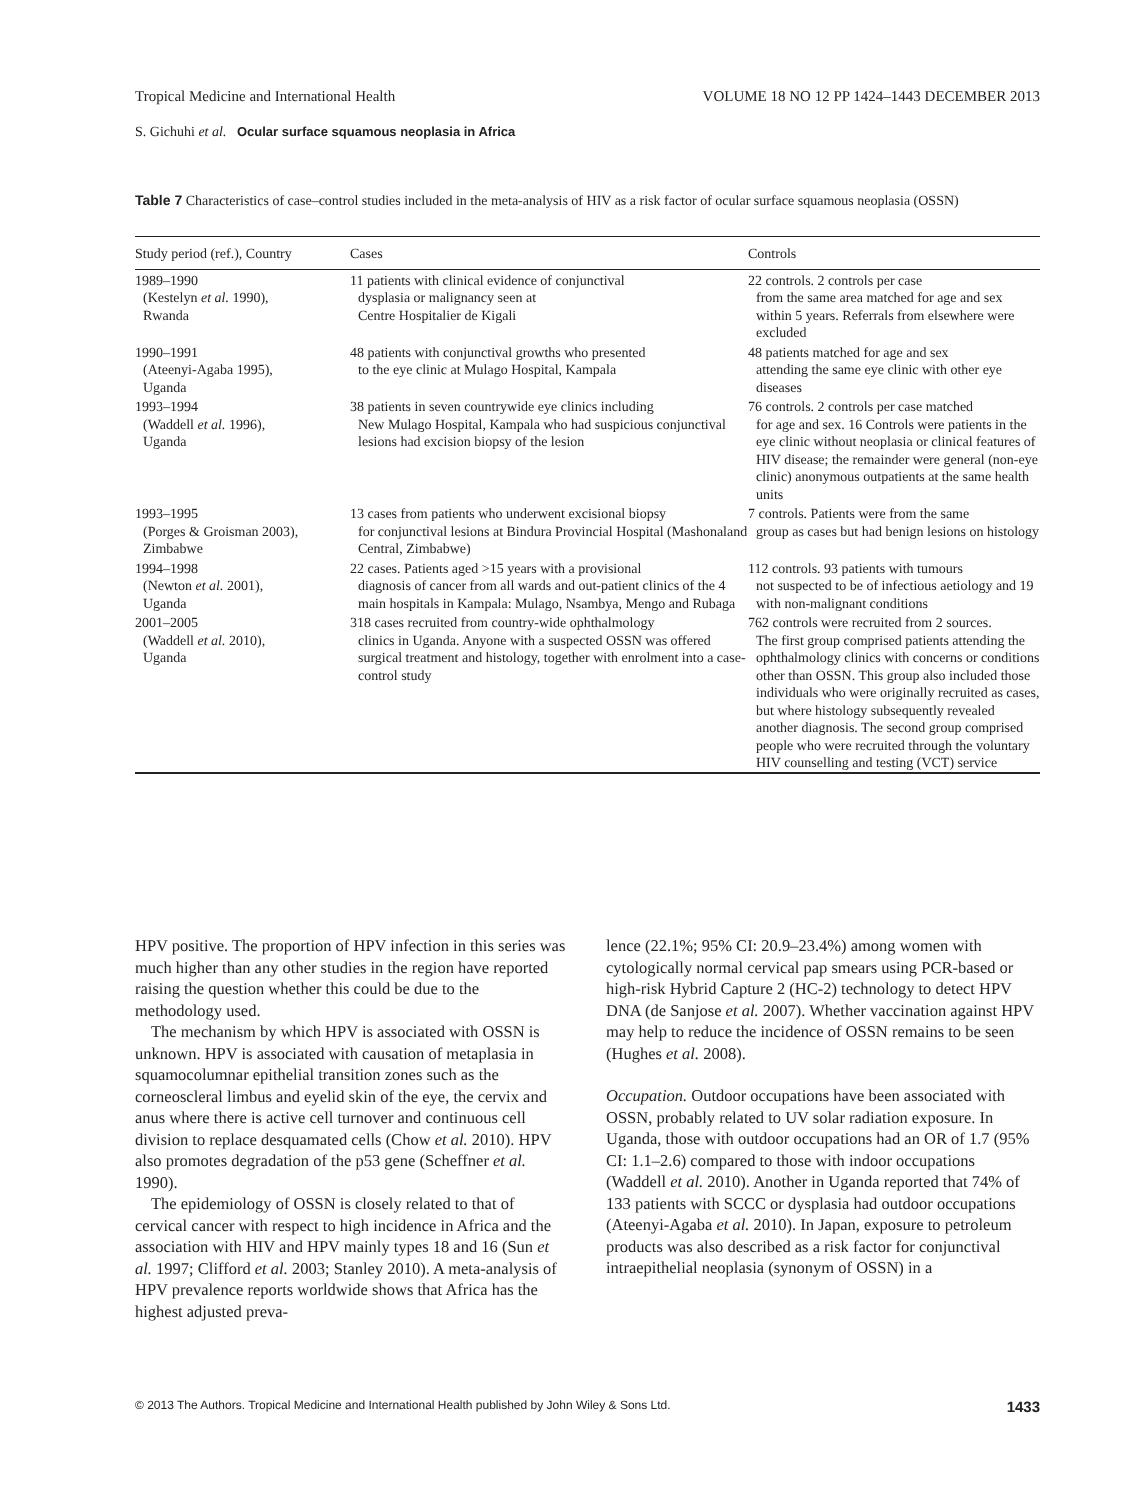Tropical Medicine and International Health VOLUME 18 NO 12 PP 1424–1443 DECEMBER 2013
S. Gichuhi et al. Ocular surface squamous neoplasia in Africa
Table 7 Characteristics of case–control studies included in the meta-analysis of HIV as a risk factor of ocular surface squamous neoplasia (OSSN)
| Study period (ref.), Country | Cases | Controls |
| --- | --- | --- |
| 1989–1990 (Kestelyn et al. 1990), Rwanda | 11 patients with clinical evidence of conjunctival dysplasia or malignancy seen at Centre Hospitalier de Kigali | 22 controls. 2 controls per case from the same area matched for age and sex within 5 years. Referrals from elsewhere were excluded |
| 1990–1991 (Ateenyi-Agaba 1995), Uganda | 48 patients with conjunctival growths who presented to the eye clinic at Mulago Hospital, Kampala | 48 patients matched for age and sex attending the same eye clinic with other eye diseases |
| 1993–1994 (Waddell et al. 1996), Uganda | 38 patients in seven countrywide eye clinics including New Mulago Hospital, Kampala who had suspicious conjunctival lesions had excision biopsy of the lesion | 76 controls. 2 controls per case matched for age and sex. 16 Controls were patients in the eye clinic without neoplasia or clinical features of HIV disease; the remainder were general (non-eye clinic) anonymous outpatients at the same health units |
| 1993–1995 (Porges & Groisman 2003), Zimbabwe | 13 cases from patients who underwent excisional biopsy for conjunctival lesions at Bindura Provincial Hospital (Mashonaland Central, Zimbabwe) | 7 controls. Patients were from the same group as cases but had benign lesions on histology |
| 1994–1998 (Newton et al. 2001), Uganda | 22 cases. Patients aged >15 years with a provisional diagnosis of cancer from all wards and out-patient clinics of the 4 main hospitals in Kampala: Mulago, Nsambya, Mengo and Rubaga | 112 controls. 93 patients with tumours not suspected to be of infectious aetiology and 19 with non-malignant conditions |
| 2001–2005 (Waddell et al. 2010), Uganda | 318 cases recruited from country-wide ophthalmology clinics in Uganda. Anyone with a suspected OSSN was offered surgical treatment and histology, together with enrolment into a case-control study | 762 controls were recruited from 2 sources. The first group comprised patients attending the ophthalmology clinics with concerns or conditions other than OSSN. This group also included those individuals who were originally recruited as cases, but where histology subsequently revealed another diagnosis. The second group comprised people who were recruited through the voluntary HIV counselling and testing (VCT) service |
HPV positive. The proportion of HPV infection in this series was much higher than any other studies in the region have reported raising the question whether this could be due to the methodology used.
The mechanism by which HPV is associated with OSSN is unknown. HPV is associated with causation of metaplasia in squamocolumnar epithelial transition zones such as the corneoscleral limbus and eyelid skin of the eye, the cervix and anus where there is active cell turnover and continuous cell division to replace desquamated cells (Chow et al. 2010). HPV also promotes degradation of the p53 gene (Scheffner et al. 1990).
The epidemiology of OSSN is closely related to that of cervical cancer with respect to high incidence in Africa and the association with HIV and HPV mainly types 18 and 16 (Sun et al. 1997; Clifford et al. 2003; Stanley 2010). A meta-analysis of HPV prevalence reports worldwide shows that Africa has the highest adjusted preva-
lence (22.1%; 95% CI: 20.9–23.4%) among women with cytologically normal cervical pap smears using PCR-based or high-risk Hybrid Capture 2 (HC-2) technology to detect HPV DNA (de Sanjose et al. 2007). Whether vaccination against HPV may help to reduce the incidence of OSSN remains to be seen (Hughes et al. 2008).
Occupation. Outdoor occupations have been associated with OSSN, probably related to UV solar radiation exposure. In Uganda, those with outdoor occupations had an OR of 1.7 (95% CI: 1.1–2.6) compared to those with indoor occupations (Waddell et al. 2010). Another in Uganda reported that 74% of 133 patients with SCCC or dysplasia had outdoor occupations (Ateenyi-Agaba et al. 2010). In Japan, exposure to petroleum products was also described as a risk factor for conjunctival intraepithelial neoplasia (synonym of OSSN) in a
© 2013 The Authors. Tropical Medicine and International Health published by John Wiley & Sons Ltd. 1433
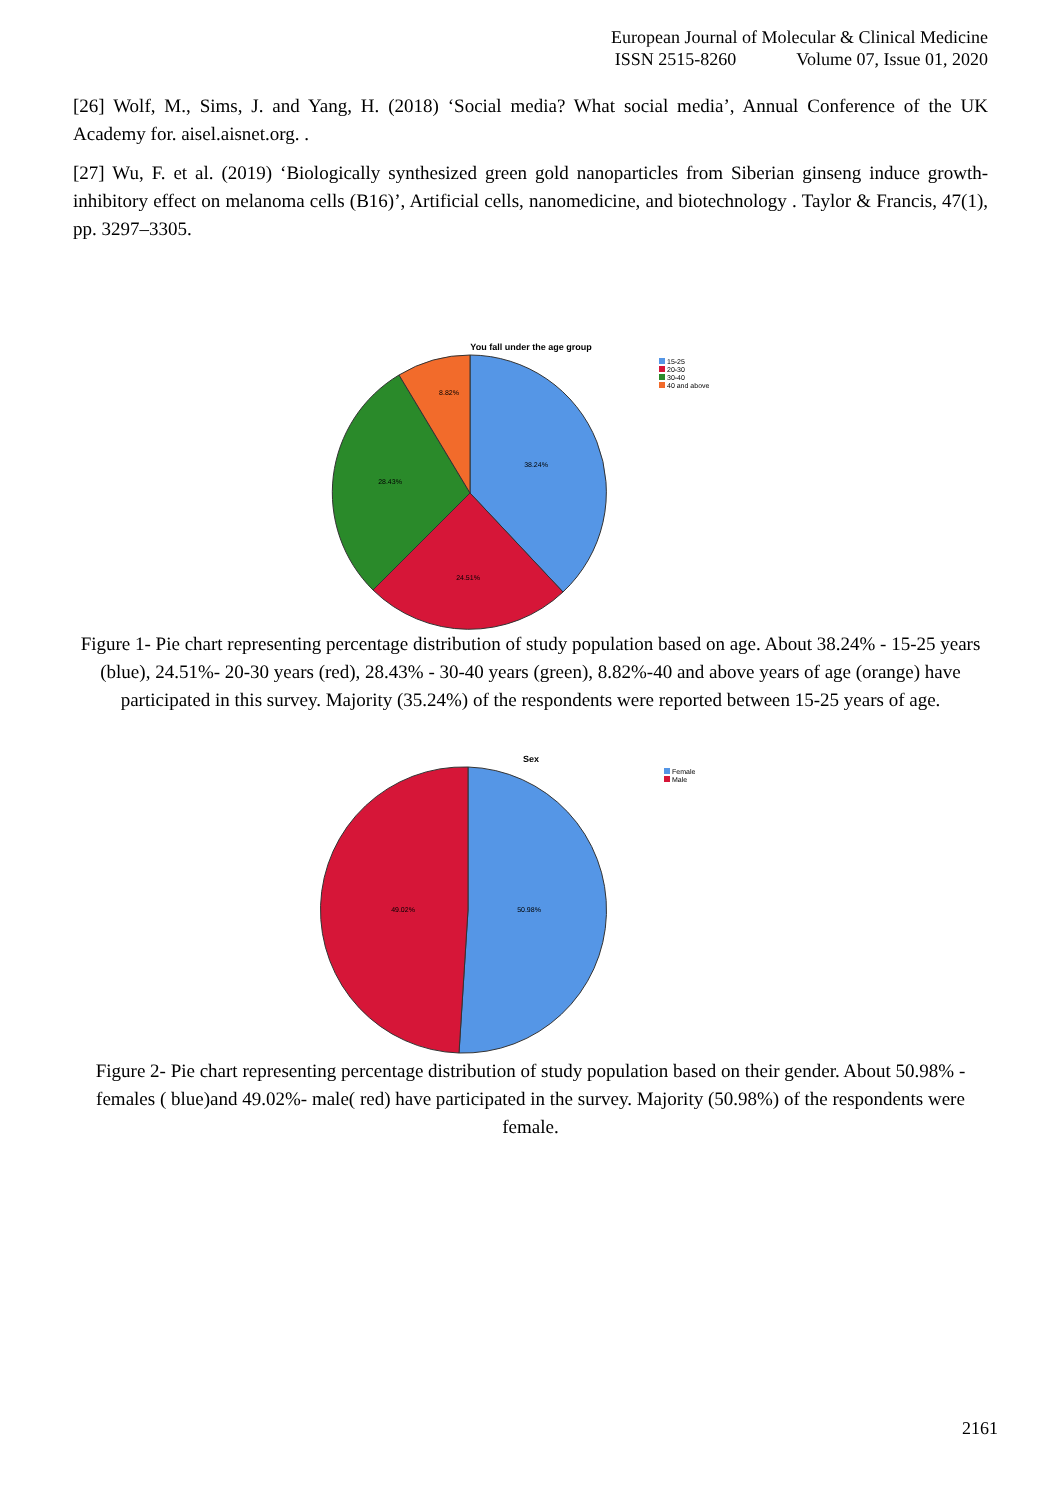European Journal of Molecular & Clinical Medicine
ISSN 2515-8260 Volume 07, Issue 01, 2020
[26] Wolf, M., Sims, J. and Yang, H. (2018) ‘Social media? What social media’, Annual Conference of the UK Academy for. aisel.aisnet.org. .
[27] Wu, F. et al. (2019) ‘Biologically synthesized green gold nanoparticles from Siberian ginseng induce growth-inhibitory effect on melanoma cells (B16)’, Artificial cells, nanomedicine, and biotechnology . Taylor & Francis, 47(1), pp. 3297–3305.
You fall under the age group
38.24%
24.51%
28.43%
8.82%
15-25
20-30
30-40
40 and above
Figure 1- Pie chart representing percentage distribution of study population based on age. About 38.24% - 15-25 years (blue), 24.51%- 20-30 years (red), 28.43% - 30-40 years (green), 8.82%-40 and above years of age (orange) have participated in this survey. Majority (35.24%) of the respondents were reported between 15-25 years of age.
Sex
50.98%
49.02%
Female
Male
Figure 2- Pie chart representing percentage distribution of study population based on their gender. About 50.98% - females ( blue)and 49.02%- male( red) have participated in the survey. Majority (50.98%) of the respondents were female.
2161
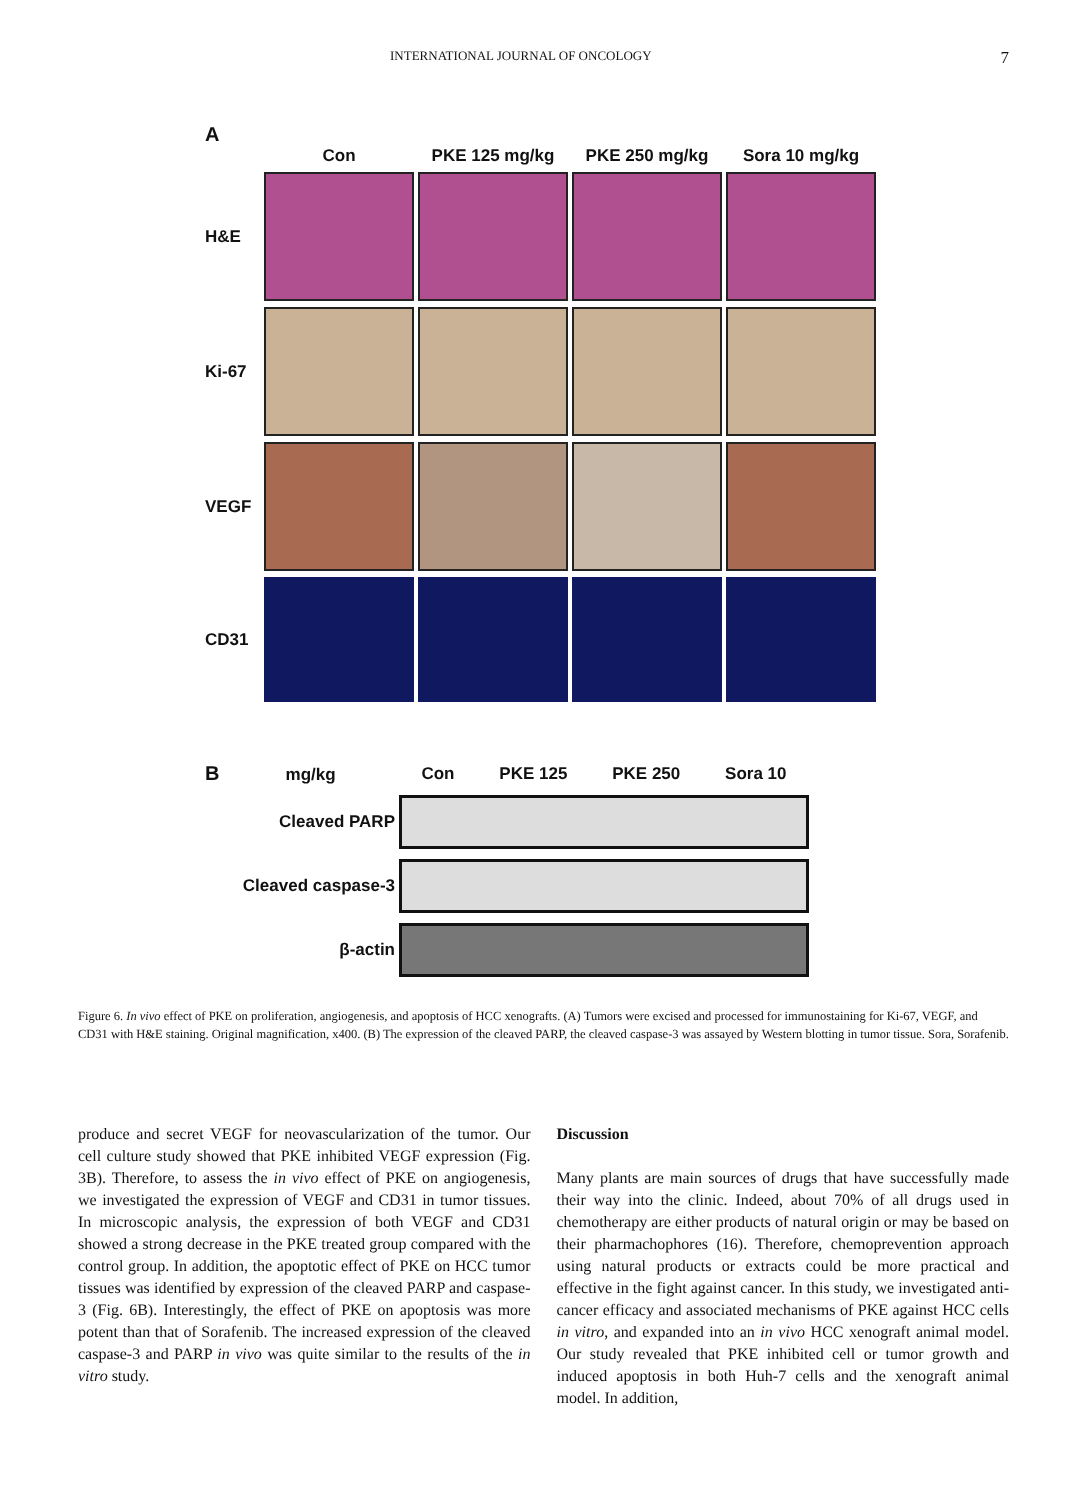INTERNATIONAL JOURNAL OF ONCOLOGY 7
A
Con
PKE 125 mg/kg
PKE 250 mg/kg
Sora 10 mg/kg
H&E
Ki-67
VEGF
CD31
B mg/kg
Con PKE 125 PKE 250 Sora 10
Cleaved PARP
Cleaved caspase-3
β-actin
Figure 6. In vivo effect of PKE on proliferation, angiogenesis, and apoptosis of HCC xenografts. (A) Tumors were excised and processed for immunostaining for Ki-67, VEGF, and CD31 with H&E staining. Original magnification, x400. (B) The expression of the cleaved PARP, the cleaved caspase-3 was assayed by Western blotting in tumor tissue. Sora, Sorafenib.
produce and secret VEGF for neovascularization of the tumor. Our cell culture study showed that PKE inhibited VEGF expression (Fig. 3B). Therefore, to assess the in vivo effect of PKE on angiogenesis, we investigated the expression of VEGF and CD31 in tumor tissues. In microscopic analysis, the expression of both VEGF and CD31 showed a strong decrease in the PKE treated group compared with the control group. In addition, the apoptotic effect of PKE on HCC tumor tissues was identified by expression of the cleaved PARP and caspase-3 (Fig. 6B). Interestingly, the effect of PKE on apoptosis was more potent than that of Sorafenib. The increased expression of the cleaved caspase-3 and PARP in vivo was quite similar to the results of the in vitro study.
Discussion
Many plants are main sources of drugs that have successfully made their way into the clinic. Indeed, about 70% of all drugs used in chemotherapy are either products of natural origin or may be based on their pharmachophores (16). Therefore, chemoprevention approach using natural products or extracts could be more practical and effective in the fight against cancer. In this study, we investigated anti-cancer efficacy and associated mechanisms of PKE against HCC cells in vitro, and expanded into an in vivo HCC xenograft animal model. Our study revealed that PKE inhibited cell or tumor growth and induced apoptosis in both Huh-7 cells and the xenograft animal model. In addition,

_Exercise goal_. The answer must be a single number: how many lines in the records above contain the word "cervical".

_Result for this exercise_. 2